Cafe Europa, with locations in Kansas City at 323 E. 55th St. and 2976 Gillham Road
The lemon cake at Cafe Europa is not lacking in praise — it appears in countless “best of” lists because it’s an instant classic. It has two layers of lemon cake sandwiching lemon cream cheese frosting and is topped with a lemon glaze. The bright yellow cake (available from 6 to 12 inches for $25 to $50) is tart and the icing a rich and decadent complement. But perhaps better than the cake itself, if for nothing more than its portability and the fact no fork is required, is the cupcake ($3) featuring the same lemon cake topped with peaks of lemon cream cheese frosting.
Affäre, 1911 Main St.
A risotto, made rich and creamy with a toothsome bite, is the ultimate comfort food. At Affäre, the seafood risotto ($20) is a small bed of indulgent risotto in a wine cream sauce with a hint of lemon and topped with seared seafood that varies based on availability — scallops, salmon, shrimp and a meaty white fish such as halibut are often featured. Here, the lemon provides a fresh, bright note to the otherwise decadent dish. It’s something worth splurging on, or keep an eye on the Restaurant Week menu where it’s known to make an appearance.

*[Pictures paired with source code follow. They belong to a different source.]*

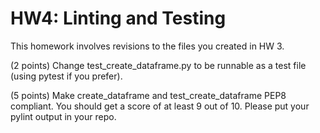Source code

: # HW4: Linting and Testing

This homework involves revisions to the files you created in HW 3.

(2 points) Change test_create_dataframe.py to be runnable as a test file (using pytest if you prefer).

(5 points) Make create_dataframe and test_create_dataframe PEP8 compliant. You should get a score of at least 9 out of 10. Please put your pylint output in your repo.
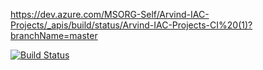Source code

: https://dev.azure.com/MSORG-Self/Arvind-IAC-Projects/_apis/build/status/Arvind-IAC-Projects-CI%20(1)?branchName=master

[![Build Status](https://dev.azure.com/MSORG-Self/Arvind-IAC-Projects/_apis/build/status/Arvind-IAC-Projects-CI%20(1)?branchName=master)](https://dev.azure.com/MSORG-Self/Arvind-IAC-Projects/_build/latest?definitionId=38&branchName=master)
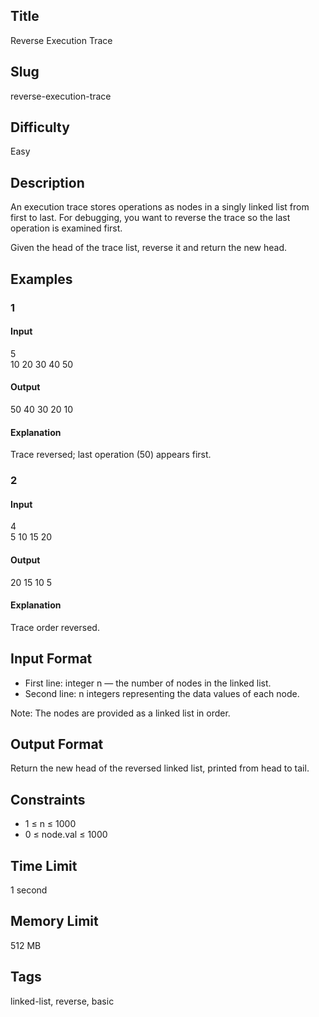 ## Title  
Reverse Execution Trace  

## Slug  
reverse-execution-trace  

## Difficulty  
Easy  

## Description  

An execution trace stores operations as nodes in a singly linked list from first to last. For debugging, you want to reverse the trace so the last operation is examined first.  

Given the head of the trace list, reverse it and return the new head.  


## Examples  

### 1  

#### Input  
5  
10 20 30 40 50  

#### Output  
50 40 30 20 10  

#### Explanation  
Trace reversed; last operation (50) appears first.  


### 2  

#### Input  
4  
5 10 15 20  

#### Output  
20 15 10 5  

#### Explanation  
Trace order reversed.  


## Input Format  
- First line: integer n — the number of nodes in the linked list.  
- Second line: n integers representing the data values of each node.  

Note: The nodes are provided as a linked list in order.  


## Output Format  
Return the new head of the reversed linked list, printed from head to tail.  


## Constraints  
- 1 ≤ n ≤ 1000  
- 0 ≤ node.val ≤ 1000  


## Time Limit  
1 second  

## Memory Limit  
512 MB  


## Tags  
linked-list, reverse, basic
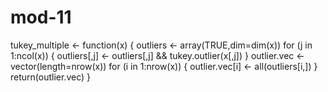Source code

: # mod-11
tukey_multiple <- function(x) {
  outliers <- array(TRUE,dim=dim(x))
  for (j in 1:ncol(x))
  {
    outliers[,j] <- outliers[,j] && tukey.outlier(x[,j])
  }
  outlier.vec <- vector(length=nrow(x))
  for (i in 1:nrow(x))
  { 
    outlier.vec[i] <- all(outliers[i,]) 
  } 
  return(outlier.vec) }
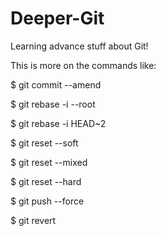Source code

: # Deeper-Git

Learning advance stuff about Git!

This is more on the commands like:

$ git commit --amend

$ git rebase -i --root

$ git rebase -i HEAD~2

$ git reset --soft

$ git reset --mixed

$ git reset --hard

$ git push --force

$ git revert
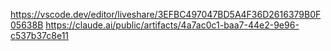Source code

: https://vscode.dev/editor/liveshare/3EFBC497047BD5A4F36D2616379B0F05638B
  https://claude.ai/public/artifacts/4a7ac0c1-baa7-44e2-9e96-c537b37c8e11
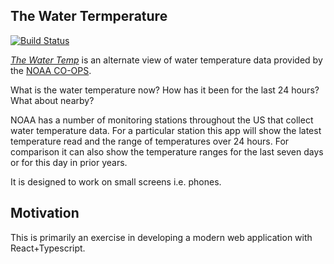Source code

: ## The Water Termperature

[![Build Status](https://travis-ci.com/gj262/thewatertemp-reactified.svg?branch=master)](https://travis-ci.com/gj262/thewatertemp-reactified)

[_The Water Temp_](https://thewatertemp.vmbed.com/) is an alternate view of water temperature data provided by the [NOAA CO-OPS](https://tidesandcurrents.noaa.gov/stations.html?type=Physical%20Oceanography).

What is the water temperature now? How has it been for the last 24 hours? What about nearby?

NOAA has a number of monitoring stations throughout the US that collect water temperature data. For a particular station this app will show the latest temperature read and the range of temperatures over 24 hours. For comparison it can also show the temperature ranges for the last seven days or for this day in prior years.

It is designed to work on small screens i.e. phones.

## Motivation

This is primarily an exercise in developing a modern web application with React+Typescript.
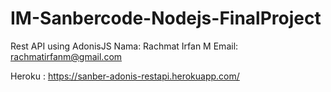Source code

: # IM-Sanbercode-Nodejs-FinalProject
Rest API using AdonisJS
Nama: Rachmat Irfan M
Email: rachmatirfanm@gmail.com

Heroku : https://sanber-adonis-restapi.herokuapp.com/

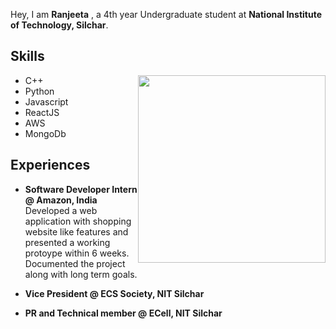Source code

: Hey, I am **Ranjeeta** , a 4th year Undergraduate student at **National Institute of Technology, Silchar**. 

## Skills
- C++   <img src = "https://static.vecteezy.com/system/resources/previews/000/229/543/non_2x/vector-young-indian-woman-as-female-developer-profession.jpg" style="height: 300px; width:300px; float:right"/>                 
- Python
- Javascript
- ReactJS
- AWS
- MongoDb

## Experiences
- **Software Developer Intern @ Amazon, India**\
 Developed a web application with shopping website like features and presented a working protoype within 6 weeks.\
 Documented the project along with long term goals.

- **Vice President @ ECS Society, NIT Silchar**

- **PR and Technical member @ ECell, NIT Silchar**
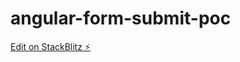 # angular-form-submit-poc

[Edit on StackBlitz ⚡️](https://stackblitz.com/edit/angular-form-submit-poc)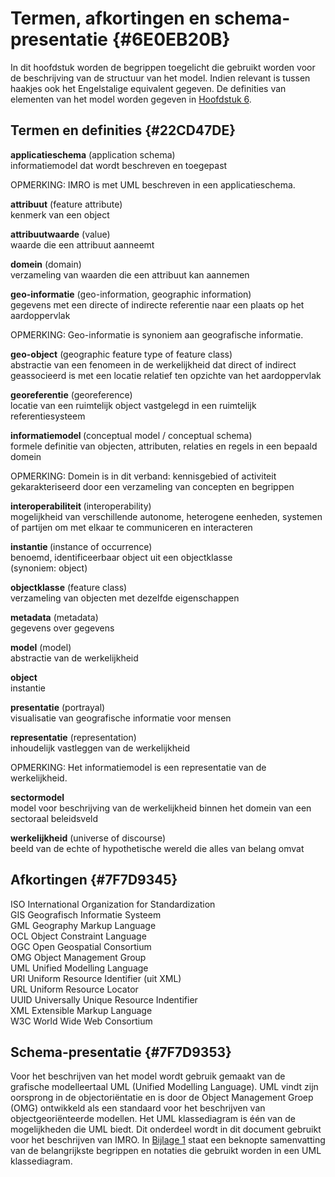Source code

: # Termen, afkortingen en schema-presentatie {#6E0EB20B}

In dit hoofdstuk worden de begrippen toegelicht die gebruikt worden voor de beschrijving van de structuur van het model. Indien relevant is tussen haakjes ook het Engelstalige equivalent gegeven. De definities van elementen van het model worden gegeven in <a href='#06474D64'>Hoofdstuk 6</a>.<br/>
## Termen en definities {#22CD47DE}

<b>applicatieschema</b> (application schema)<br/>
informatiemodel dat wordt beschreven en toegepast

OPMERKING: IMRO is met UML beschreven in een applicatieschema.<br/>

<b>attribuut</b> (feature attribute)<br/>
kenmerk van een object<br/>

<b>attribuutwaarde</b> (value)<br/>
waarde die een attribuut aanneemt<br/>

<b>domein</b> (domain)<br/>
verzameling van waarden die een attribuut kan aannemen<br/>

<b>geo-informatie</b> (geo-information, geographic information)<br/>
gegevens met een directe of indirecte referentie naar een plaats op het aardoppervlak

OPMERKING: Geo-informatie is synoniem aan geografische informatie.<br/>

<b>geo-object</b> (geographic feature type of feature class)<br/>
abstractie van een fenomeen in de werkelijkheid dat direct of indirect geassocieerd is met een locatie relatief ten opzichte van het aardoppervlak<br/>

<b>georeferentie</b> (georeference)<br/>
locatie van een ruimtelijk object vastgelegd in een ruimtelijk referentiesysteem<br/>

<b>informatiemodel </b>(conceptual model / conceptual schema)<br/>
formele definitie van objecten, attributen, relaties en regels in een bepaald domein

OPMERKING: Domein is in dit verband: kennisgebied of activiteit gekarakteriseerd door een verzameling van concepten en begrippen<br/>

<b>interoperabiliteit </b>(interoperability)<br/>
mogelijkheid van verschillende autonome, heterogene eenheden, systemen of partijen om met elkaar te communiceren en interacteren<br/>

<b>instantie </b>(instance of occurrence)<br/>
benoemd, identificeerbaar object uit een objectklasse<br/>
(synoniem: object)<br/>

<b>objectklasse</b> (feature class)<br/>
verzameling van objecten met dezelfde eigenschappen<br/>

<b>metadata</b> (metadata)<br/>
gegevens over gegevens<br/>

<b>model</b> (model)<br/>
abstractie van de werkelijkheid<br/>

<b>object</b><br/>
instantie<br/>

<b>presentatie</b> (portrayal)<br/>
visualisatie van geografische informatie voor mensen<br/>

<b>representatie</b> (representation)<br/>
inhoudelijk vastleggen van de werkelijkheid<br/>

OPMERKING: Het informatiemodel is een representatie van de werkelijkheid.<br/>

<b>sectormodel</b><br/>
model voor beschrijving van de werkelijkheid binnen het domein van een sectoraal beleidsveld<br/>

<b>werkelijkheid</b> (universe of discourse)<br/>
beeld van de echte of hypothetische wereld die alles van belang omvat

## Afkortingen {#7F7D9345}

ISO    International Organization for Standardization<br/>
GIS    Geografisch Informatie Systeem<br/>
GML    Geography Markup Language<br/>
OCL    Object Constraint Language<br/>
OGC    Open Geospatial Consortium<br/>
OMG    Object Management Group<br/>
UML    Unified Modelling Language<br/>
URI    Uniform Resource Identifier (uit XML)<br/>
URL    Uniform Resource Locator<br/>
UUID    Universally Unique Resource Indentifier<br/>
XML    Extensible Markup Language<br/>
W3C    World Wide Web Consortium

## Schema-presentatie {#7F7D9353}

Voor het beschrijven van het model wordt gebruik gemaakt van de grafische modelleertaal UML (Unified Modelling Language). UML vindt zijn oorsprong in de objectoriëntatie en is door de Object Management Groep (OMG) ontwikkeld als een standaard voor het beschrijven van objectgeoriënteerde modellen. Het UML klassediagram is één van de mogelijkheden die UML biedt. Dit onderdeel wordt in dit document gebruikt voor het beschrijven van IMRO. In <a href='#7F7DAF04'>Bijlage 1</a> staat een beknopte samenvatting van de belangrijkste begrippen en notaties die gebruikt worden in een UML klassediagram.

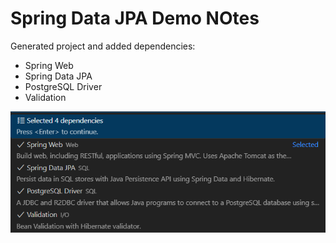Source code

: # Spring Data JPA Demo NOtes

Generated project and added dependencies:
- Spring Web
- Spring Data JPA
- PostgreSQL Driver
- Validation

![dependencies](imgs/dependencies.png)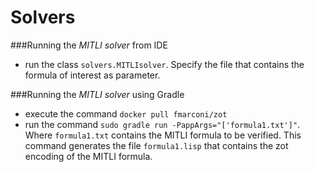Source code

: # Solvers

###Running the *MITLI solver* from IDE
* run the class `solvers.MITLIsolver`. Specify the file that contains the formula of interest as parameter.
 
###Running the *MITLI solver* using Gradle

 
* execute the command `docker pull fmarconi/zot`
* run the command `sudo gradle run -PappArgs="['formula1.txt']"`. Where `formula1.txt` contains the MITLI formula to be verified. This command generates the file `formula1.lisp` that contains the zot encoding of the MITLI formula.
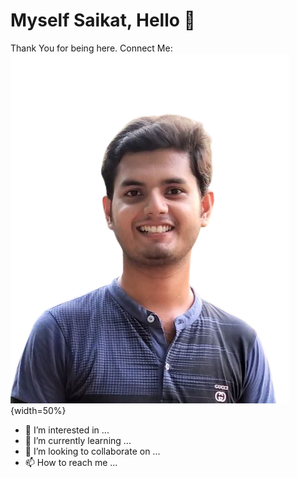 # Myself Saikat, Hello :wave:
Thank You for being here. 
Connect Me: 
![Saikat Photo](saikat_chakraborty.png "Saikat Chakraborty"){width=50%}
- 👀 I’m interested in ...
- 🌱 I’m currently learning ...
- 💞️ I’m looking to collaborate on ...
- 📫 How to reach me ...

<!---
saikat1998/saikat1998 is a ✨ special ✨ repository because its `README.md` (this file) appears on your GitHub profile.
You can click the Preview link to take a look at your changes.
--->
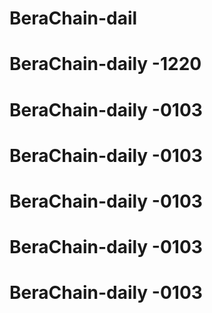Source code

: # BeraChain-dail


# BeraChain-daily -1220

# BeraChain-daily -0103
# BeraChain-daily -0103
# BeraChain-daily -0103
# BeraChain-daily -0103
# BeraChain-daily -0103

Il Lazzarone, with locations at 412 Delaware St. in Kansas City and 1628 Frederick Ave. in St. Joseph
Digestifs, or after-dinner drinks, are known for their medicinal qualities to soothe upset stomachs of the overindulged and are often characterized as herbal and potent concoctions to swallow. Limoncello is a lighter and more refreshing digestif that hails from Italy where two regions, Campania and Liguria, both declare it their own. Limoncello is made by macerating lemon rinds in high-proof alcohol, straining the liquid after the alcohol is infused, and finishing it with sugar to balance its tartness. It’s not difficult to make limoncello at home, but it is time-consuming. So don’t wait when Il Lazzarone has perfected a housemade batch. Served chilled in a stemmed cordial glass, the limoncello is as bright yellow as a highlighter pen and best sipped and savored.
The Rieger, 1924 Main St.
Tartine is a French term for an open-faced sandwich with either sweet or savory toppings. At its most basic, tartine is a high-quality slice of bread slathered with a quality butter and topped with anything from cheese and vegetables to smoked or cured fish. With the right topping, tartine is enough to make it a simple, light meal. The cured trout tartine ($9) on the winter menu at The Rieger is three slices of cured Missouri trout atop a single, horizontal slice of baguette with a healthy smear of fresh butter. Artful piles of caviar crown the trout, while preserved lemon, pink peppercorns and microgreens are scattered about. It’s a briny, creamy, crunchy combination that, enjoyed with a chilled glass of white wine, transports one from the banks of the Missouri River to a cafe along the coast of southern France.